Systematic reviews with AIPRA

A chapter-by-chapter guide to conducting a systematic review and how AIPRA supports each stage.

Chapter 2 of 8

Research question

Why the research question comes first

The AIPRA workflow begins with formulating the research question: the step where you, as the domain expert, define what the systematic process is meant to answer. A strong question is specific, answerable, and scoped tightly enough to drive search, screening, and synthesis.

In practice, that means anchoring the question in a recognized framework. For quantitative, clinical reviews, PICO (Population, Intervention, Comparison, Outcome) is the usual standard. Other common frameworks include SPIDER (qualitative and mixed methods), PEO (exposure and experiences), and SPICE (social sciences). Each framework helps you define scope, search terms, and later inclusion criteria in a structured way.

AIPRA takes the idea you write in plain language and helps formulate a research question aligned with one of these frameworks, chosen to fit your field and review type.

Building your team

Several stages of a systematic review are designed for independent assessment by more than one reviewer, with a third person to resolve disagreements. For a conventional, high-quality systematic review, teams often plan for at least three people with relevant expertise.

Screening is a typical example: two reviewers each assess records independently; when they disagree on including or excluding an article, a third reviewer adjudicates.

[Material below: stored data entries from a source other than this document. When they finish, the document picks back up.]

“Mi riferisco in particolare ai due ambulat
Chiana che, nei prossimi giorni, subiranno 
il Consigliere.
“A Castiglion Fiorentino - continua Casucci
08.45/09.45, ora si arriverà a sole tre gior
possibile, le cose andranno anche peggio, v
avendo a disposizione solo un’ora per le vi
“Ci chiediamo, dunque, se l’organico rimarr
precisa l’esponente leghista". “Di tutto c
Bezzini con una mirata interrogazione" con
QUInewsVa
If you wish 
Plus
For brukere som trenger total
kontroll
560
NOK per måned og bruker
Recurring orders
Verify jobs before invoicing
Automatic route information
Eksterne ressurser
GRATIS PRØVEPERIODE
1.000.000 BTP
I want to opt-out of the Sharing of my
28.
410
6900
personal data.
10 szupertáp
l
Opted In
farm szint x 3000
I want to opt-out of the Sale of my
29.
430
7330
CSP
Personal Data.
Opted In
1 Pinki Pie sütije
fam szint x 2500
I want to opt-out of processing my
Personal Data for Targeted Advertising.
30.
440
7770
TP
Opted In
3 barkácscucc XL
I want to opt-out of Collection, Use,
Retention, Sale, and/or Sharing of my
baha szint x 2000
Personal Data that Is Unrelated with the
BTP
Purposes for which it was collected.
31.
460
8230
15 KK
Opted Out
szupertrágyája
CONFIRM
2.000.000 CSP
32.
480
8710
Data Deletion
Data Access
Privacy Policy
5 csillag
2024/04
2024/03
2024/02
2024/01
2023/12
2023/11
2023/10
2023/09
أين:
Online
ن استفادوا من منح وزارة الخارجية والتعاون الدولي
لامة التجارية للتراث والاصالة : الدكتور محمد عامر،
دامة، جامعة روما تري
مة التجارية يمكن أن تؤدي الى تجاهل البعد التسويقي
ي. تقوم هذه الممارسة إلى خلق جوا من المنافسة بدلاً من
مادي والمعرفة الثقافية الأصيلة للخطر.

Data extraction from full text often follows the same pattern—parallel extraction and conflict resolution—so conclusions stay traceable and defensible.

AIPRA supports this by letting you invite collaborators by email or by sharing an invitation link, so reviewers can join the project with clear roles.

AIPRA interface for inviting team members to a project
Inviting collaborators by email or link in AIPRA.

Rapid reviews: When screening and extraction are carried out by a single expert, the work is often described as a rapid review. That approach can be appropriate for time-critical decisions, but it is generally considered less methodologically rigorous than independent dual review with adjudication.